07/04/2026
Siento que vivimos anestesiados por el estrépito. Nos perdemos en una coreografía absurda de guerras, fronteras que solo existen en los mapas y esa búsqueda frenética de una viralidad que se evapora en segundos. Nos emborrachamos de fama, de dinero, de unos egos tan inflados que apenas nos dejan espacio para respirar. Jugamos a tener poder sobre el otro, olvidando que el poder es, en realidad, una ilusión de cristal.
Mirar al espacio es mi forma de volver a casa, de que el universo me ponga en mi sitio con una delicadeza abrumadora. Me baja a la tierra, irónicamente, para recordarme lo que soy, apenas un latido en una línea de tiempo de miles de millones de años. Somos un minúsculo punto, un parpadeo en la historia del cosmos, y aun así, nos creemos el centro de todo.
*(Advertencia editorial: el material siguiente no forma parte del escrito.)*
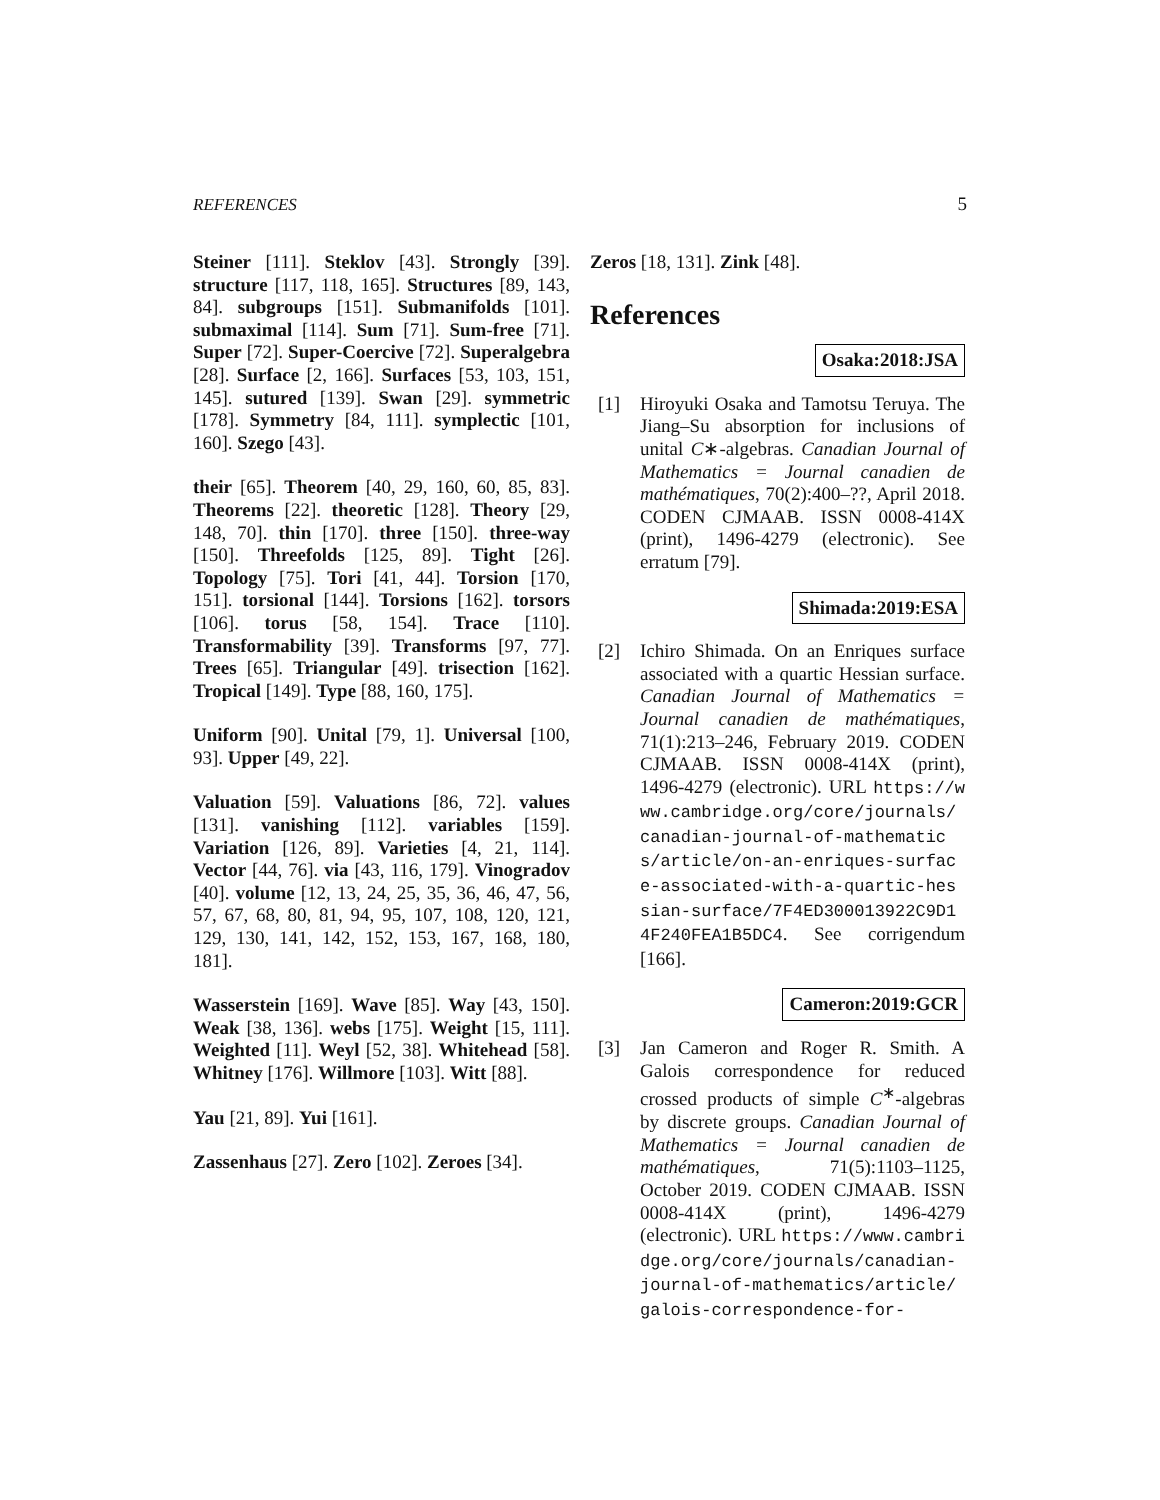REFERENCES 5
Steiner [111]. Steklov [43]. Strongly [39]. structure [117, 118, 165]. Structures [89, 143, 84]. subgroups [151]. Submanifolds [101]. submaximal [114]. Sum [71]. Sum-free [71]. Super [72]. Super-Coercive [72]. Superalgebra [28]. Surface [2, 166]. Surfaces [53, 103, 151, 145]. sutured [139]. Swan [29]. symmetric [178]. Symmetry [84, 111]. symplectic [101, 160]. Szego [43].
their [65]. Theorem [40, 29, 160, 60, 85, 83]. Theorems [22]. theoretic [128]. Theory [29, 148, 70]. thin [170]. three [150]. three-way [150]. Threefolds [125, 89]. Tight [26]. Topology [75]. Tori [41, 44]. Torsion [170, 151]. torsional [144]. Torsions [162]. torsors [106]. torus [58, 154]. Trace [110]. Transformability [39]. Transforms [97, 77]. Trees [65]. Triangular [49]. trisection [162]. Tropical [149]. Type [88, 160, 175].
Uniform [90]. Unital [79, 1]. Universal [100, 93]. Upper [49, 22].
Valuation [59]. Valuations [86, 72]. values [131]. vanishing [112]. variables [159]. Variation [126, 89]. Varieties [4, 21, 114]. Vector [44, 76]. via [43, 116, 179]. Vinogradov [40]. volume [12, 13, 24, 25, 35, 36, 46, 47, 56, 57, 67, 68, 80, 81, 94, 95, 107, 108, 120, 121, 129, 130, 141, 142, 152, 153, 167, 168, 180, 181].
Wasserstein [169]. Wave [85]. Way [43, 150]. Weak [38, 136]. webs [175]. Weight [15, 111]. Weighted [11]. Weyl [52, 38]. Whitehead [58]. Whitney [176]. Willmore [103]. Witt [88].
Yau [21, 89]. Yui [161].
Zassenhaus [27]. Zero [102]. Zeroes [34].
Zeros [18, 131]. Zink [48].
References
Osaka:2018:JSA
[1] Hiroyuki Osaka and Tamotsu Teruya. The Jiang–Su absorption for inclusions of unital C∗-algebras. Canadian Journal of Mathematics = Journal canadien de mathématiques, 70(2):400–??, April 2018. CODEN CJMAAB. ISSN 0008-414X (print), 1496-4279 (electronic). See erratum [79].
Shimada:2019:ESA
[2] Ichiro Shimada. On an Enriques surface associated with a quartic Hessian surface. Canadian Journal of Mathematics = Journal canadien de mathématiques, 71(1):213–246, February 2019. CODEN CJMAAB. ISSN 0008-414X (print), 1496-4279 (electronic). URL https://www.cambridge.org/core/journals/canadian-journal-of-mathematics/article/on-an-enriques-surface-associated-with-a-quartic-hessian-surface/7F4ED300013922C9D14F240FEA1B5DC4. See corrigendum [166].
Cameron:2019:GCR
[3] Jan Cameron and Roger R. Smith. A Galois correspondence for reduced crossed products of simple C<sup>∗</sup>-algebras by discrete groups. Canadian Journal of Mathematics = Journal canadien de mathématiques, 71(5):1103–1125, October 2019. CODEN CJMAAB. ISSN 0008-414X (print), 1496-4279 (electronic). URL https://www.cambridge.org/core/journals/canadian-journal-of-mathematics/article/galois-correspondence-for-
Encuentro una calma extraña en esa negrura. Me imagino la ausencia total de ruido, ese silencio absoluto donde las etiquetas no sirven de nada. Quizás por eso me fascina tanto la Luna. Por eso he seguido la misión Artemis con los ojos limpios, con la curiosidad intacta de ese niño que todavía vive en mí y que se asombra ante lo que somos capaces de conseguir pero con una reflexión personal que podemos aplicar a un sentimiento que conocemos de sobra, buscar en el espacio la paz que nos falta en casa.
📷 Hice esta foto de la luna con un teleobjetivo de 600 mm espero que os guste.